DATA FOR PROCESSING -

::::

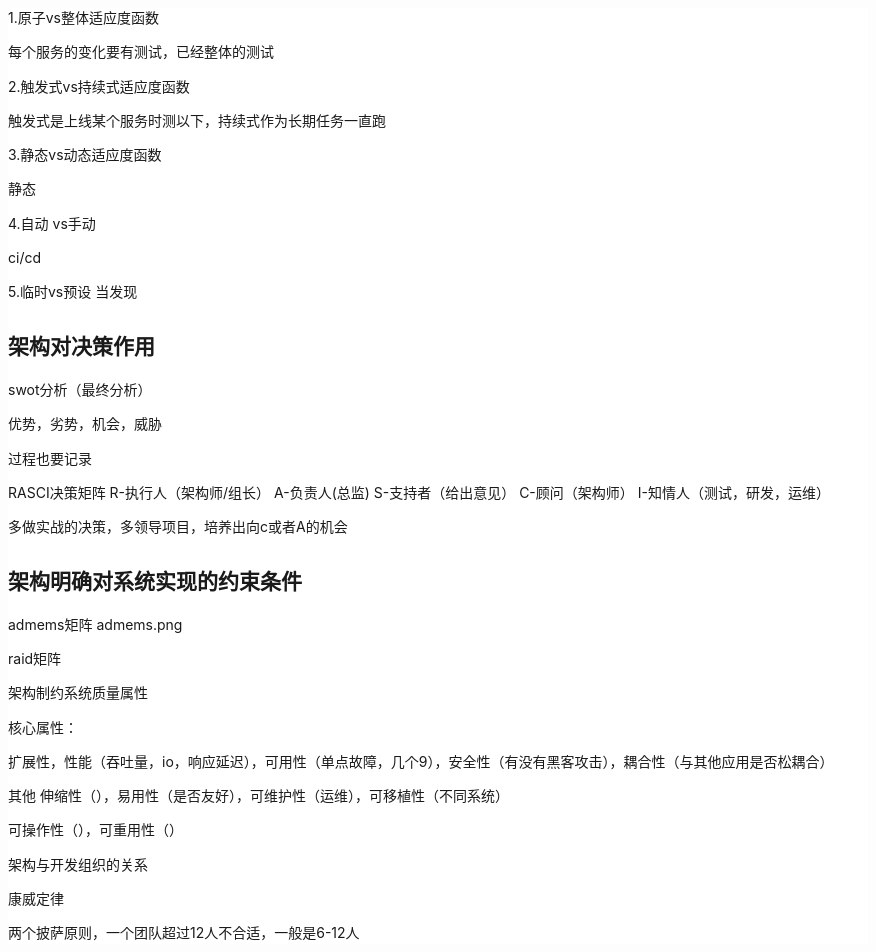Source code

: 1.原子vs整体适应度函数

每个服务的变化要有测试，已经整体的测试

2.触发式vs持续式适应度函数

触发式是上线某个服务时测以下，持续式作为长期任务一直跑

3.静态vs动态适应度函数

静态

4.自动 vs手动

ci/cd

5.临时vs预设
当发现

## 架构对决策作用

swot分析（最终分析）

优势，劣势，机会，威胁

过程也要记录

RASCI决策矩阵
R-执行人（架构师/组长）
A-负责人(总监)
S-支持者（给出意见）
C-顾问（架构师）
I-知情人（测试，研发，运维）

多做实战的决策，多领导项目，培养出向c或者A的机会


## 架构明确对系统实现的约束条件

admems矩阵
admems.png

raid矩阵

架构制约系统质量属性

核心属性：

扩展性，性能（吞吐量，io，响应延迟），可用性（单点故障，几个9），安全性（有没有黑客攻击），耦合性（与其他应用是否松耦合）

其他
伸缩性（），易用性（是否友好），可维护性（运维），可移植性（不同系统）

可操作性（），可重用性（）

架构与开发组织的关系

康威定律

两个披萨原则，一个团队超过12人不合适，一般是6-12人
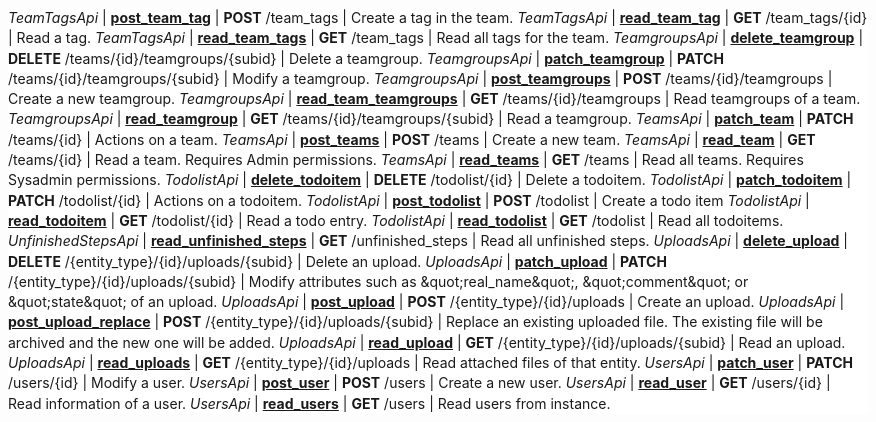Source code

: *TeamTagsApi* | [**post_team_tag**](docs/TeamTagsApi.md#post_team_tag) | **POST** /team_tags | Create a tag in the team.
*TeamTagsApi* | [**read_team_tag**](docs/TeamTagsApi.md#read_team_tag) | **GET** /team_tags/{id} | Read a tag.
*TeamTagsApi* | [**read_team_tags**](docs/TeamTagsApi.md#read_team_tags) | **GET** /team_tags | Read all tags for the team.
*TeamgroupsApi* | [**delete_teamgroup**](docs/TeamgroupsApi.md#delete_teamgroup) | **DELETE** /teams/{id}/teamgroups/{subid} | Delete a teamgroup.
*TeamgroupsApi* | [**patch_teamgroup**](docs/TeamgroupsApi.md#patch_teamgroup) | **PATCH** /teams/{id}/teamgroups/{subid} | Modify a teamgroup.
*TeamgroupsApi* | [**post_teamgroups**](docs/TeamgroupsApi.md#post_teamgroups) | **POST** /teams/{id}/teamgroups | Create a new teamgroup.
*TeamgroupsApi* | [**read_team_teamgroups**](docs/TeamgroupsApi.md#read_team_teamgroups) | **GET** /teams/{id}/teamgroups | Read teamgroups of a team.
*TeamgroupsApi* | [**read_teamgroup**](docs/TeamgroupsApi.md#read_teamgroup) | **GET** /teams/{id}/teamgroups/{subid} | Read a teamgroup.
*TeamsApi* | [**patch_team**](docs/TeamsApi.md#patch_team) | **PATCH** /teams/{id} | Actions on a team. 
*TeamsApi* | [**post_teams**](docs/TeamsApi.md#post_teams) | **POST** /teams | Create a new team.
*TeamsApi* | [**read_team**](docs/TeamsApi.md#read_team) | **GET** /teams/{id} | Read a team. Requires Admin permissions.
*TeamsApi* | [**read_teams**](docs/TeamsApi.md#read_teams) | **GET** /teams | Read all teams. Requires Sysadmin permissions.
*TodolistApi* | [**delete_todoitem**](docs/TodolistApi.md#delete_todoitem) | **DELETE** /todolist/{id} | Delete a todoitem.
*TodolistApi* | [**patch_todoitem**](docs/TodolistApi.md#patch_todoitem) | **PATCH** /todolist/{id} | Actions on a todoitem. 
*TodolistApi* | [**post_todolist**](docs/TodolistApi.md#post_todolist) | **POST** /todolist | Create a todo item
*TodolistApi* | [**read_todoitem**](docs/TodolistApi.md#read_todoitem) | **GET** /todolist/{id} | Read a todo entry.
*TodolistApi* | [**read_todolist**](docs/TodolistApi.md#read_todolist) | **GET** /todolist | Read all todoitems.
*UnfinishedStepsApi* | [**read_unfinished_steps**](docs/UnfinishedStepsApi.md#read_unfinished_steps) | **GET** /unfinished_steps | Read all unfinished steps.
*UploadsApi* | [**delete_upload**](docs/UploadsApi.md#delete_upload) | **DELETE** /{entity_type}/{id}/uploads/{subid} | Delete an upload.
*UploadsApi* | [**patch_upload**](docs/UploadsApi.md#patch_upload) | **PATCH** /{entity_type}/{id}/uploads/{subid} | Modify attributes such as \&quot;real_name\&quot;, \&quot;comment\&quot; or \&quot;state\&quot; of an upload. 
*UploadsApi* | [**post_upload**](docs/UploadsApi.md#post_upload) | **POST** /{entity_type}/{id}/uploads | Create an upload.
*UploadsApi* | [**post_upload_replace**](docs/UploadsApi.md#post_upload_replace) | **POST** /{entity_type}/{id}/uploads/{subid} | Replace an existing uploaded file. The existing file will be archived and the new one will be added.
*UploadsApi* | [**read_upload**](docs/UploadsApi.md#read_upload) | **GET** /{entity_type}/{id}/uploads/{subid} | Read an upload.
*UploadsApi* | [**read_uploads**](docs/UploadsApi.md#read_uploads) | **GET** /{entity_type}/{id}/uploads | Read attached files of that entity.
*UsersApi* | [**patch_user**](docs/UsersApi.md#patch_user) | **PATCH** /users/{id} | Modify a user.
*UsersApi* | [**post_user**](docs/UsersApi.md#post_user) | **POST** /users | Create a new user.
*UsersApi* | [**read_user**](docs/UsersApi.md#read_user) | **GET** /users/{id} | Read information of a user.
*UsersApi* | [**read_users**](docs/UsersApi.md#read_users) | **GET** /users | Read users from instance.
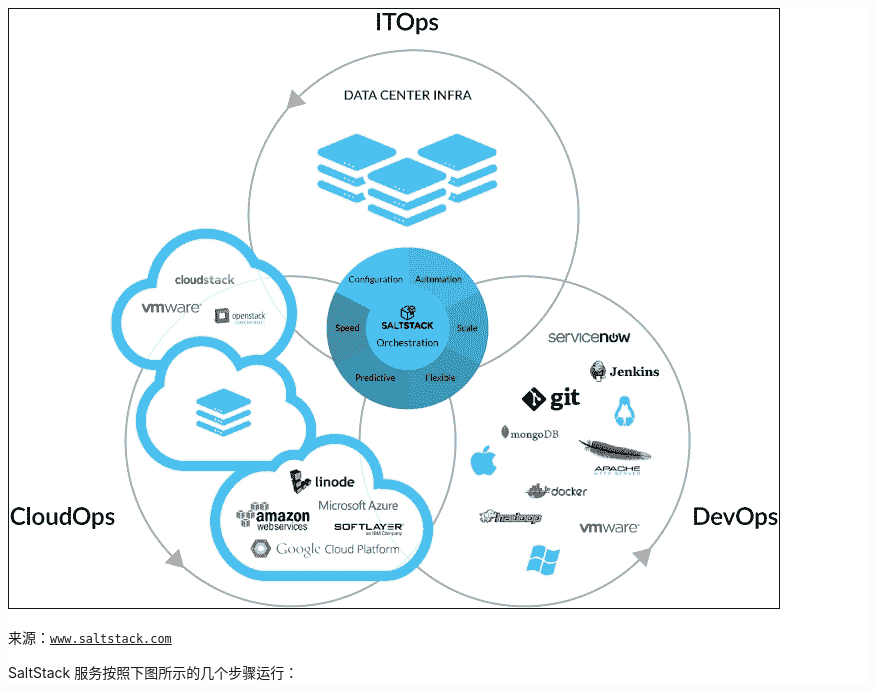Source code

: ![SaltStack（Salt）](img/B04674_08_12.jpg)

来源：[`www.saltstack.com`](http://www.saltstack.com)

SaltStack 服务按照下图所示的几个步骤运行：

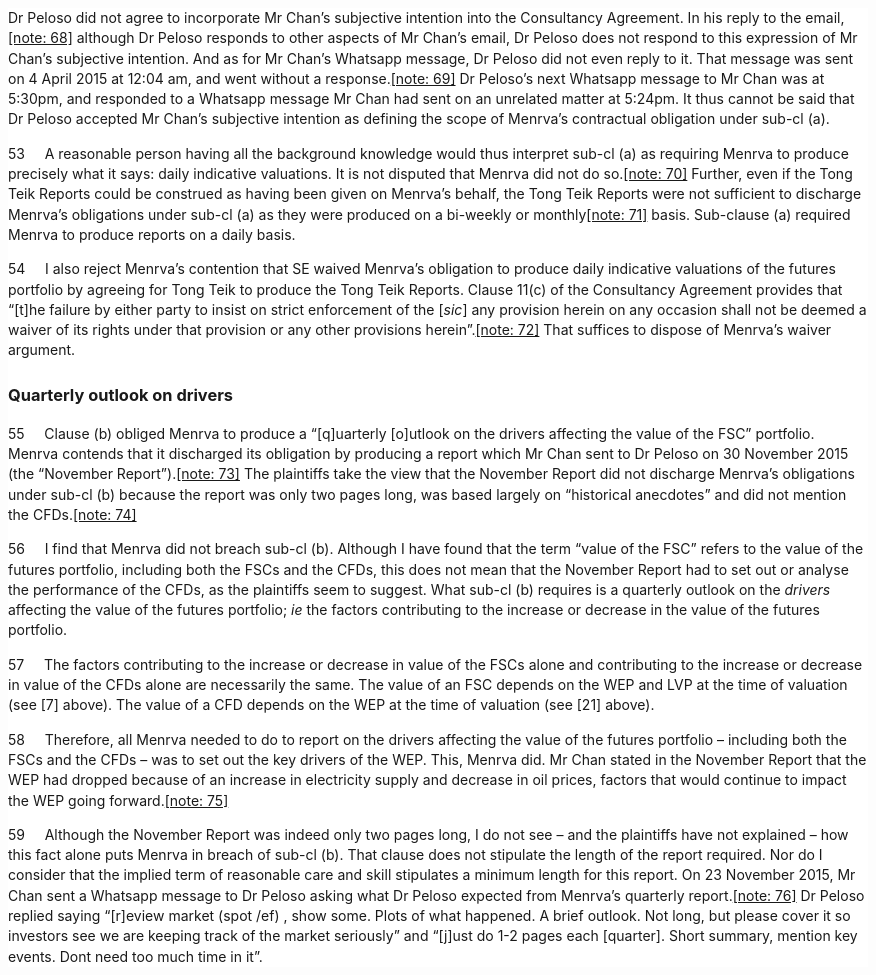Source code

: Dr Peloso did not agree to incorporate Mr Chan’s subjective intention into the Consultancy Agreement. In his reply to the email,[\[note: 68\]](#Ftn_68) although Dr Peloso responds to other aspects of Mr Chan’s email, Dr Peloso does not respond to this expression of Mr Chan’s subjective intention. And as for Mr Chan’s Whatsapp message, Dr Peloso did not even reply to it. That message was sent on 4 April 2015 at 12:04 am, and went without a response.[\[note: 69\]](#Ftn_69) Dr Peloso’s next Whatsapp message to Mr Chan was at 5:30pm, and responded to a Whatsapp message Mr Chan had sent on an unrelated matter at 5:24pm. It thus cannot be said that Dr Peloso accepted Mr Chan’s subjective intention as defining the scope of Menrva’s contractual obligation under sub-cl (a).

53     A reasonable person having all the background knowledge would thus interpret sub-cl (a) as requiring Menrva to produce precisely what it says: daily indicative valuations. It is not disputed that Menrva did not do so.[\[note: 70\]](#Ftn_70) Further, even if the Tong Teik Reports could be construed as having been given on Menrva’s behalf, the Tong Teik Reports were not sufficient to discharge Menrva’s obligations under sub-cl (a) as they were produced on a bi-weekly or monthly[\[note: 71\]](#Ftn_71) basis. Sub-clause (a) required Menrva to produce reports on a daily basis.

54     I also reject Menrva’s contention that SE waived Menrva’s obligation to produce daily indicative valuations of the futures portfolio by agreeing for Tong Teik to produce the Tong Teik Reports. Clause 11(c) of the Consultancy Agreement provides that “\[t\]he failure by either party to insist on strict enforcement of the \[_sic_\] any provision herein on any occasion shall not be deemed a waiver of its rights under that provision or any other provisions herein”.[\[note: 72\]](#Ftn_72) That suffices to dispose of Menrva’s waiver argument.

### Quarterly outlook on drivers

55     Clause (b) obliged Menrva to produce a “\[q\]uarterly \[o\]utlook on the drivers affecting the value of the FSC” portfolio. Menrva contends that it discharged its obligation by producing a report which Mr Chan sent to Dr Peloso on 30 November 2015 (the “November Report”).[\[note: 73\]](#Ftn_73) The plaintiffs take the view that the November Report did not discharge Menrva’s obligations under sub-cl (b) because the report was only two pages long, was based largely on “historical anecdotes” and did not mention the CFDs.[\[note: 74\]](#Ftn_74)

56     I find that Menrva did not breach sub-cl (b). Although I have found that the term “value of the FSC” refers to the value of the futures portfolio, including both the FSCs and the CFDs, this does not mean that the November Report had to set out or analyse the performance of the CFDs, as the plaintiffs seem to suggest. What sub-cl (b) requires is a quarterly outlook on the _drivers_ affecting the value of the futures portfolio; _ie_ the factors contributing to the increase or decrease in the value of the futures portfolio.

57     The factors contributing to the increase or decrease in value of the FSCs alone and contributing to the increase or decrease in value of the CFDs alone are necessarily the same. The value of an FSC depends on the WEP and LVP at the time of valuation (see \[7\] above). The value of a CFD depends on the WEP at the time of valuation (see \[21\] above).

58     Therefore, all Menrva needed to do to report on the drivers affecting the value of the futures portfolio – including both the FSCs and the CFDs – was to set out the key drivers of the WEP. This, Menrva did. Mr Chan stated in the November Report that the WEP had dropped because of an increase in electricity supply and decrease in oil prices, factors that would continue to impact the WEP going forward.[\[note: 75\]](#Ftn_75)

59     Although the November Report was indeed only two pages long, I do not see – and the plaintiffs have not explained – how this fact alone puts Menrva in breach of sub-cl (b). That clause does not stipulate the length of the report required. Nor do I consider that the implied term of reasonable care and skill stipulates a minimum length for this report. On 23 November 2015, Mr Chan sent a Whatsapp message to Dr Peloso asking what Dr Peloso expected from Menrva’s quarterly report.[\[note: 76\]](#Ftn_76) Dr Peloso replied saying “\[r\]eview market (spot /ef) , show some. Plots of what happened. A brief outlook. Not long, but please cover it so investors see we are keeping track of the market seriously” and “\[j\]ust do 1-2 pages each \[quarter\]. Short summary, mention key events. Dont need too much time in it”.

::::

WHAT YOU NEED TO DO -
Looking at the data above, write out exactly the lines that start at the one containing "in the team." and end at the one containing "Requires Admin permissions."; include both and nothing beyond.

ANSWER SECTION -
: *TeamTagsApi* | [**post_team_tag**](docs/TeamTagsApi.md#post_team_tag) | **POST** /team_tags | Create a tag in the team.
*TeamTagsApi* | [**read_team_tag**](docs/TeamTagsApi.md#read_team_tag) | **GET** /team_tags/{id} | Read a tag.
*TeamTagsApi* | [**read_team_tags**](docs/TeamTagsApi.md#read_team_tags) | **GET** /team_tags | Read all tags for the team.
*TeamgroupsApi* | [**delete_teamgroup**](docs/TeamgroupsApi.md#delete_teamgroup) | **DELETE** /teams/{id}/teamgroups/{subid} | Delete a teamgroup.
*TeamgroupsApi* | [**patch_teamgroup**](docs/TeamgroupsApi.md#patch_teamgroup) | **PATCH** /teams/{id}/teamgroups/{subid} | Modify a teamgroup.
*TeamgroupsApi* | [**post_teamgroups**](docs/TeamgroupsApi.md#post_teamgroups) | **POST** /teams/{id}/teamgroups | Create a new teamgroup.
*TeamgroupsApi* | [**read_team_teamgroups**](docs/TeamgroupsApi.md#read_team_teamgroups) | **GET** /teams/{id}/teamgroups | Read teamgroups of a team.
*TeamgroupsApi* | [**read_teamgroup**](docs/TeamgroupsApi.md#read_teamgroup) | **GET** /teams/{id}/teamgroups/{subid} | Read a teamgroup.
*TeamsApi* | [**patch_team**](docs/TeamsApi.md#patch_team) | **PATCH** /teams/{id} | Actions on a team. 
*TeamsApi* | [**post_teams**](docs/TeamsApi.md#post_teams) | **POST** /teams | Create a new team.
*TeamsApi* | [**read_team**](docs/TeamsApi.md#read_team) | **GET** /teams/{id} | Read a team. Requires Admin permissions.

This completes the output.